For anyone who follows the news regularly, these are strange times indeed. In the general economy, American companies have largely dug their way out of the Great Recession of a few years ago and are reporting record profits. Yet, despite having these great piles of cash on hand, most are foregoing hiring new employees, preferring to manage their operations with the employees they already have on hand.
In the agricultural market, things are a bit more normal, but only slightly. With commodity prices in near record territory, few grower-customers are complaining about rising crop input and service prices. But as we saw in 2008, this boom time can quickly become a bust if crop prices unexpectedly head south.
The bottom line is that in mid-2011, no one is quite sure what the new normal is anymore. Taking this to heart, the folks at the Mid America CropLife Association (MACA) have decided to take a stab at defining the new state of the agricultural world. Between September 6 and 8 in Bloomington, MN, the association will hold its annual meeting using the theme “Navigating the New Normal.” Speakers at this event will include Tim Emslie, commodity research analyst for the Country Hedging subsidiary of CHS Inc., talking about agricultural exports, Dave King, associate provost for Oregon State University, speaking on the effective use of technology and Dr. Michael Swanson, chief ag economist for Wells Fargo, trying to pin down what the new normal is.
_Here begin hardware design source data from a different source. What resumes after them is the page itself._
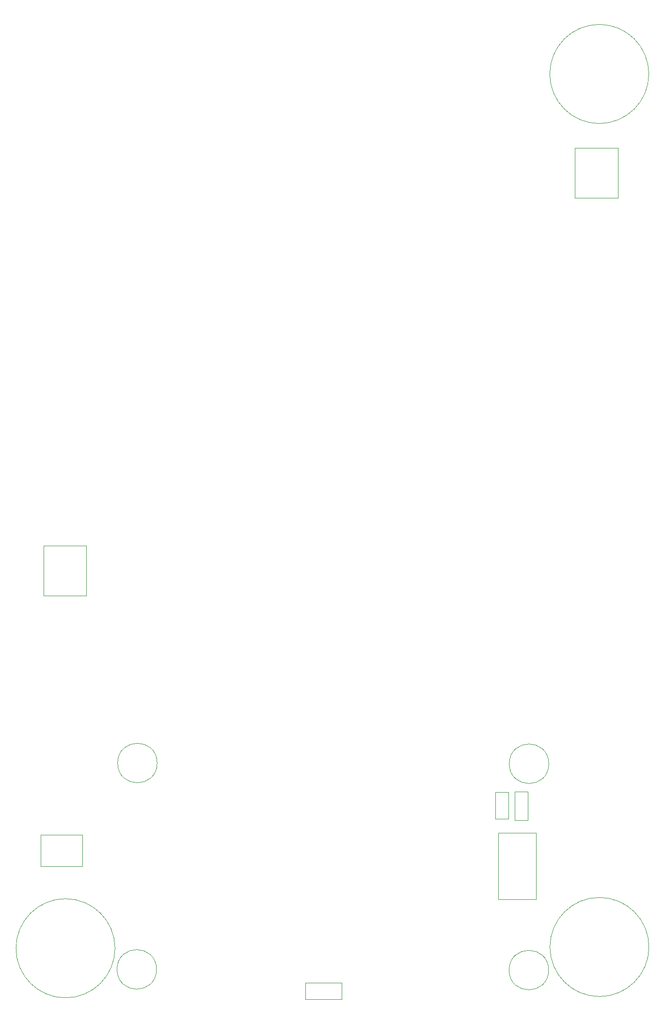
<source format=gbr>
%TF.GenerationSoftware,KiCad,Pcbnew,(6.0.0)*%
%TF.CreationDate,2022-06-08T16:09:46+02:00*%
%TF.ProjectId,HotPlate,486f7450-6c61-4746-952e-6b696361645f,1.0*%
%TF.SameCoordinates,Original*%
%TF.FileFunction,Other,User*%
%FSLAX46Y46*%
G04 Gerber Fmt 4.6, Leading zero omitted, Abs format (unit mm)*
G04 Created by KiCad (PCBNEW (6.0.0)) date 2022-06-08 16:09:46*
%MOMM*%
%LPD*%
G01*
G04 APERTURE LIST*
%ADD10C,0.050000*%
G04 APERTURE END LIST*
D10*
%TO.C,LMT1*%
X13686500Y-92068500D02*
X13686500Y-100831500D01*
X13686500Y-92068500D02*
X13686500Y-100831500D01*
X6193500Y-100831500D02*
X6193500Y-92068500D01*
X6193500Y-92068500D02*
X13686500Y-92068500D01*
X6193500Y-92068500D02*
X13686500Y-92068500D01*
X13686500Y-100831500D02*
X6193500Y-100831500D01*
X13686500Y-100831500D02*
X6193500Y-100831500D01*
X6193500Y-100831500D02*
X6193500Y-92068500D01*
%TO.C,H8*%
X111934648Y-162120000D02*
G75*
G03*
X111934648Y-162120000I-8650000J0D01*
G01*
%TO.C,RGBLED1*%
X5652500Y-148080000D02*
X12952500Y-148080000D01*
X12952500Y-148080000D02*
X12952500Y-142580000D01*
X5652500Y-142580000D02*
X5652500Y-148080000D01*
X12952500Y-142580000D02*
X5652500Y-142580000D01*
%TO.C,H1*%
X25914648Y-166030000D02*
G75*
G03*
X25914648Y-166030000I-3450000J0D01*
G01*
%TO.C,LMT2*%
X106490625Y-22628500D02*
X106490625Y-31391500D01*
X106490625Y-22628500D02*
X106490625Y-31391500D01*
X98997625Y-31391500D02*
X98997625Y-22628500D01*
X98997625Y-22628500D02*
X106490625Y-22628500D01*
X106490625Y-31391500D02*
X98997625Y-31391500D01*
X98997625Y-31391500D02*
X98997625Y-22628500D01*
X98997625Y-22628500D02*
X106490625Y-22628500D01*
X106490625Y-31391500D02*
X98997625Y-31391500D01*
%TO.C,H5*%
X18664648Y-162340000D02*
G75*
G03*
X18664648Y-162340000I-8650000J0D01*
G01*
%TO.C,PC3*%
X88510000Y-135040000D02*
X90810000Y-135040000D01*
X90810000Y-140000000D02*
X88510000Y-140000000D01*
X90810000Y-135040000D02*
X90810000Y-140000000D01*
X88510000Y-140000000D02*
X88510000Y-135040000D01*
%TO.C,H6*%
X111910000Y-9740000D02*
G75*
G03*
X111910000Y-9740000I-8650000J0D01*
G01*
%TO.C,H3*%
X26024648Y-130010000D02*
G75*
G03*
X26024648Y-130010000I-3450000J0D01*
G01*
%TO.C,H4*%
X94434648Y-130140000D02*
G75*
G03*
X94434648Y-130140000I-3450000J0D01*
G01*
%TO.C,J11*%
X92240000Y-142210000D02*
X85640000Y-142210000D01*
X85640000Y-142210000D02*
X85640000Y-153810000D01*
X85640000Y-153810000D02*
X92240000Y-153810000D01*
X92240000Y-153810000D02*
X92240000Y-142210000D01*
%TO.C,H2*%
X94404648Y-166150000D02*
G75*
G03*
X94404648Y-166150000I-3450000J0D01*
G01*
%TO.C,HD1*%
X85100000Y-139790000D02*
X87400000Y-139790000D01*
X87400000Y-135090000D02*
X87400000Y-139790000D01*
X85100000Y-135090000D02*
X87400000Y-135090000D01*
X85100000Y-139790000D02*
X85100000Y-135090000D01*
%TO.C,J2*%
X58245000Y-168359500D02*
X51895000Y-168359500D01*
X51895000Y-168359500D02*
X51895000Y-171280500D01*
X51895000Y-171280500D02*
X58245000Y-171280500D01*
X58245000Y-171280500D02*
X58245000Y-168359500D01*
%TD*%
M02*

</source>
If you are interested in attending this informative meeting, please visit www.maca.org for more details. I’ve been going to this particular meeting for 10 years now and find it very helpful in wrapping my head around key industry trends and issues.
And I’m particularly looking forward to this year’s event. I would love to know what the new normal is and how it will help shape the agricultural world going forward. God knows I’m tired of guessing, just like everyone else!